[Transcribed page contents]
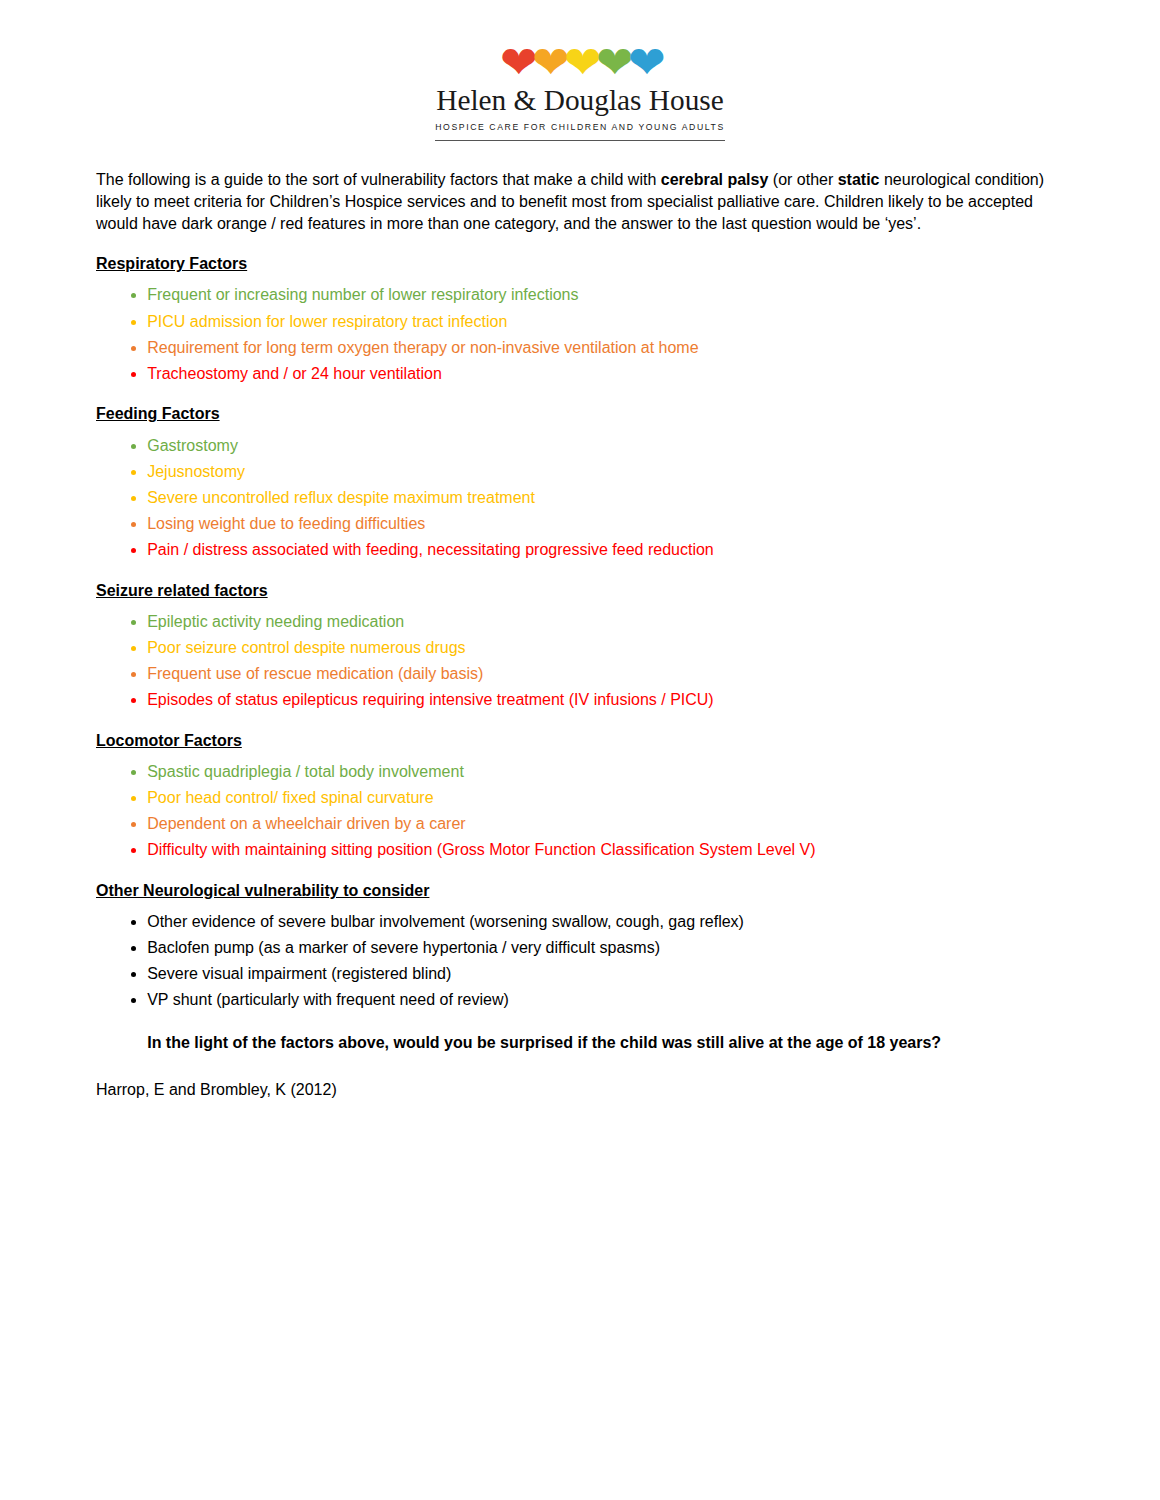❤❤❤❤❤
Helen & Douglas House
HOSPICE CARE FOR CHILDREN AND YOUNG ADULTS
The following is a guide to the sort of vulnerability factors that make a child with cerebral palsy (or other static neurological condition) likely to meet criteria for Children’s Hospice services and to benefit most from specialist palliative care. Children likely to be accepted would have dark orange / red features in more than one category, and the answer to the last question would be ‘yes’.
Respiratory Factors
Frequent or increasing number of lower respiratory infections
PICU admission for lower respiratory tract infection
Requirement for long term oxygen therapy or non-invasive ventilation at home
Tracheostomy and / or 24 hour ventilation
Feeding Factors
Gastrostomy
Jejusnostomy
Severe uncontrolled reflux despite maximum treatment
Losing weight due to feeding difficulties
Pain / distress associated with feeding, necessitating progressive feed reduction
Seizure related factors
Epileptic activity needing medication
Poor seizure control despite numerous drugs
Frequent use of rescue medication (daily basis)
Episodes of status epilepticus requiring intensive treatment (IV infusions / PICU)
Locomotor Factors
Spastic quadriplegia / total body involvement
Poor head control/ fixed spinal curvature
Dependent on a wheelchair driven by a carer
Difficulty with maintaining sitting position (Gross Motor Function Classification System Level V)
Other Neurological vulnerability to consider
Other evidence of severe bulbar involvement (worsening swallow, cough, gag reflex)
Baclofen pump (as a marker of severe hypertonia / very difficult spasms)
Severe visual impairment (registered blind)
VP shunt (particularly with frequent need of review)
In the light of the factors above, would you be surprised if the child was still alive at the age of 18 years?
Harrop, E and Brombley, K (2012)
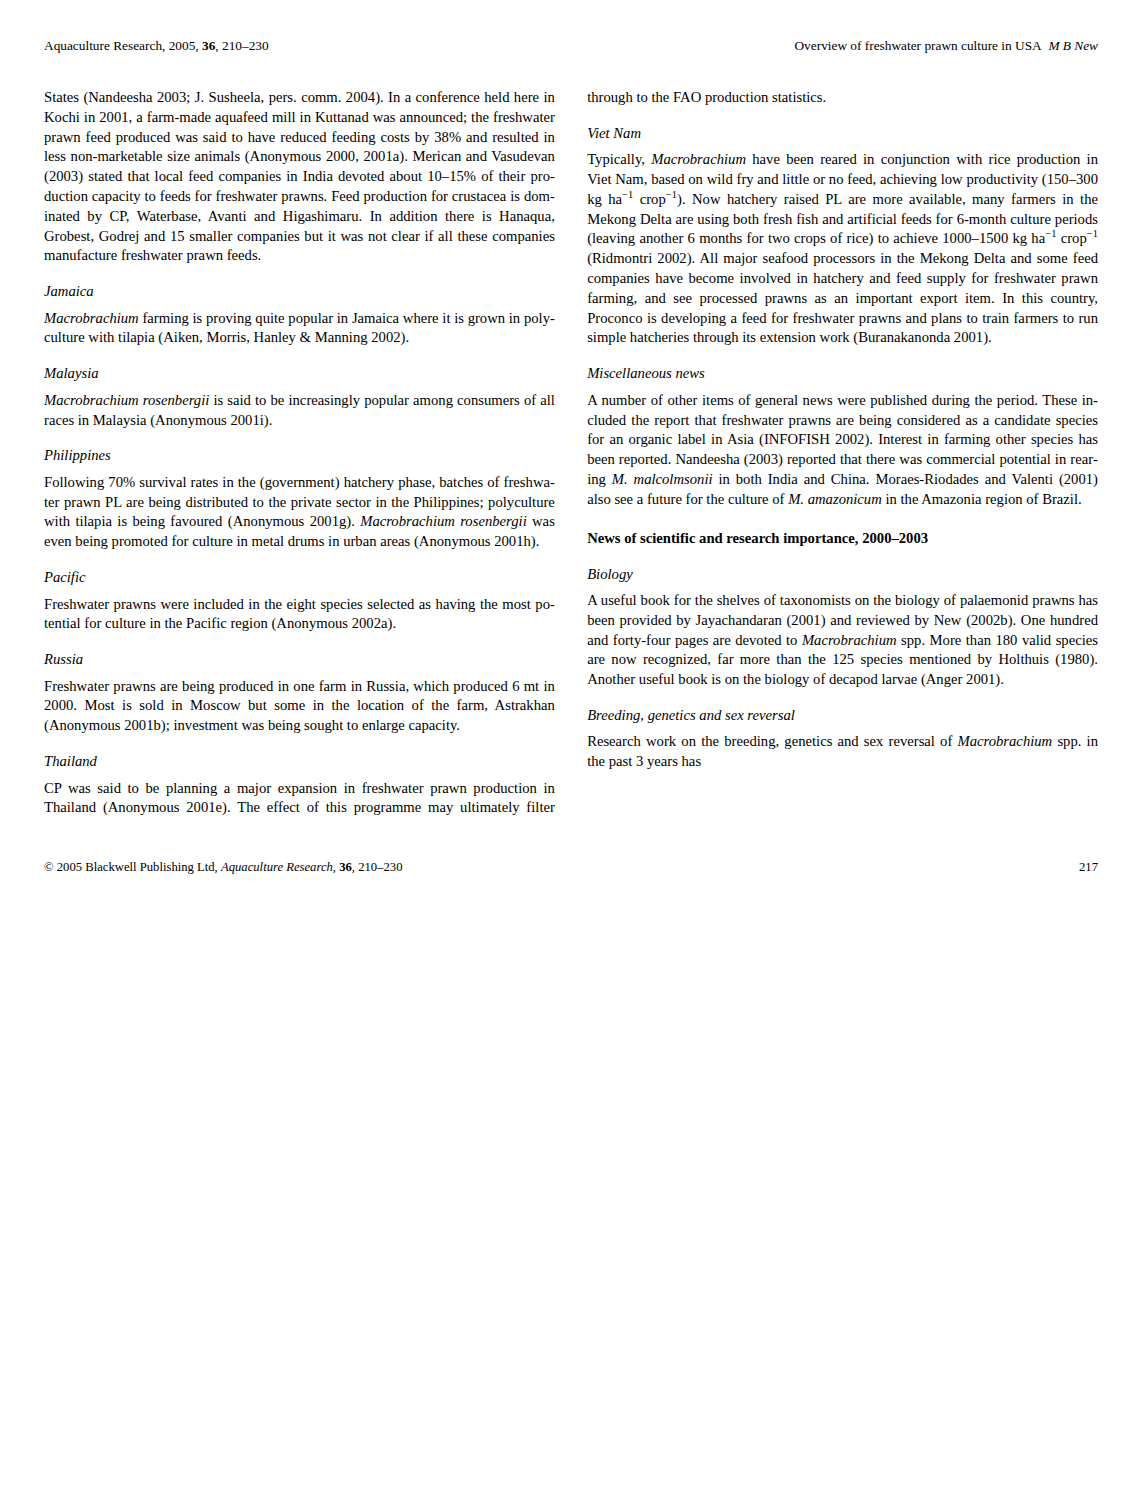Aquaculture Research, 2005, 36, 210–230
Overview of freshwater prawn culture in USA M B New
States (Nandeesha 2003; J. Susheela, pers. comm. 2004). In a conference held here in Kochi in 2001, a farm-made aquafeed mill in Kuttanad was announced; the freshwater prawn feed produced was said to have reduced feeding costs by 38% and resulted in less non-marketable size animals (Anonymous 2000, 2001a). Merican and Vasudevan (2003) stated that local feed companies in India devoted about 10–15% of their production capacity to feeds for freshwater prawns. Feed production for crustacea is dominated by CP, Waterbase, Avanti and Higashimaru. In addition there is Hanaqua, Grobest, Godrej and 15 smaller companies but it was not clear if all these companies manufacture freshwater prawn feeds.
Jamaica
Macrobrachium farming is proving quite popular in Jamaica where it is grown in polyculture with tilapia (Aiken, Morris, Hanley & Manning 2002).
Malaysia
Macrobrachium rosenbergii is said to be increasingly popular among consumers of all races in Malaysia (Anonymous 2001i).
Philippines
Following 70% survival rates in the (government) hatchery phase, batches of freshwater prawn PL are being distributed to the private sector in the Philippines; polyculture with tilapia is being favoured (Anonymous 2001g). Macrobrachium rosenbergii was even being promoted for culture in metal drums in urban areas (Anonymous 2001h).
Pacific
Freshwater prawns were included in the eight species selected as having the most potential for culture in the Pacific region (Anonymous 2002a).
Russia
Freshwater prawns are being produced in one farm in Russia, which produced 6 mt in 2000. Most is sold in Moscow but some in the location of the farm, Astrakhan (Anonymous 2001b); investment was being sought to enlarge capacity.
Thailand
CP was said to be planning a major expansion in freshwater prawn production in Thailand (Anonymous 2001e). The effect of this programme may ultimately filter through to the FAO production statistics.
Viet Nam
Typically, Macrobrachium have been reared in conjunction with rice production in Viet Nam, based on wild fry and little or no feed, achieving low productivity (150–300 kg ha−1 crop−1). Now hatchery raised PL are more available, many farmers in the Mekong Delta are using both fresh fish and artificial feeds for 6-month culture periods (leaving another 6 months for two crops of rice) to achieve 1000–1500 kg ha−1 crop−1 (Ridmontri 2002). All major seafood processors in the Mekong Delta and some feed companies have become involved in hatchery and feed supply for freshwater prawn farming, and see processed prawns as an important export item. In this country, Proconco is developing a feed for freshwater prawns and plans to train farmers to run simple hatcheries through its extension work (Buranakanonda 2001).
Miscellaneous news
A number of other items of general news were published during the period. These included the report that freshwater prawns are being considered as a candidate species for an organic label in Asia (INFOFISH 2002). Interest in farming other species has been reported. Nandeesha (2003) reported that there was commercial potential in rearing M. malcolmsonii in both India and China. Moraes-Riodades and Valenti (2001) also see a future for the culture of M. amazonicum in the Amazonia region of Brazil.
News of scientific and research importance, 2000–2003
Biology
A useful book for the shelves of taxonomists on the biology of palaemonid prawns has been provided by Jayachandaran (2001) and reviewed by New (2002b). One hundred and forty-four pages are devoted to Macrobrachium spp. More than 180 valid species are now recognized, far more than the 125 species mentioned by Holthuis (1980). Another useful book is on the biology of decapod larvae (Anger 2001).
Breeding, genetics and sex reversal
Research work on the breeding, genetics and sex reversal of Macrobrachium spp. in the past 3 years has
© 2005 Blackwell Publishing Ltd, Aquaculture Research, 36, 210–230
217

(WORK INSTRUCTION):
Return all lines above that mention the word "Macrobrachium".

(RESPONSE):
Macrobrachium farming is proving quite popular in Jamaica where it is grown in polyculture with tilapia (Aiken, Morris, Hanley & Manning 2002).
Macrobrachium rosenbergii is said to be increasingly popular among consumers of all races in Malaysia (Anonymous 2001i).
Following 70% survival rates in the (government) hatchery phase, batches of freshwater prawn PL are being distributed to the private sector in the Philippines; polyculture with tilapia is being favoured (Anonymous 2001g). Macrobrachium rosenbergii was even being promoted for culture in metal drums in urban areas (Anonymous 2001h).
Typically, Macrobrachium have been reared in conjunction with rice production in Viet Nam, based on wild fry and little or no feed, achieving low productivity (150–300 kg ha−1 crop−1). Now hatchery raised PL are more available, many farmers in the Mekong Delta are using both fresh fish and artificial feeds for 6-month culture periods (leaving another 6 months for two crops of rice) to achieve 1000–1500 kg ha−1 crop−1 (Ridmontri 2002). All major seafood processors in the Mekong Delta and some feed companies have become involved in hatchery and feed supply for freshwater prawn farming, and see processed prawns as an important export item. In this country, Proconco is developing a feed for freshwater prawns and plans to train farmers to run simple hatcheries through its extension work (Buranakanonda 2001).
A useful book for the shelves of taxonomists on the biology of palaemonid prawns has been provided by Jayachandaran (2001) and reviewed by New (2002b). One hundred and forty-four pages are devoted to Macrobrachium spp. More than 180 valid species are now recognized, far more than the 125 species mentioned by Holthuis (1980). Another useful book is on the biology of decapod larvae (Anger 2001).
Research work on the breeding, genetics and sex reversal of Macrobrachium spp. in the past 3 years has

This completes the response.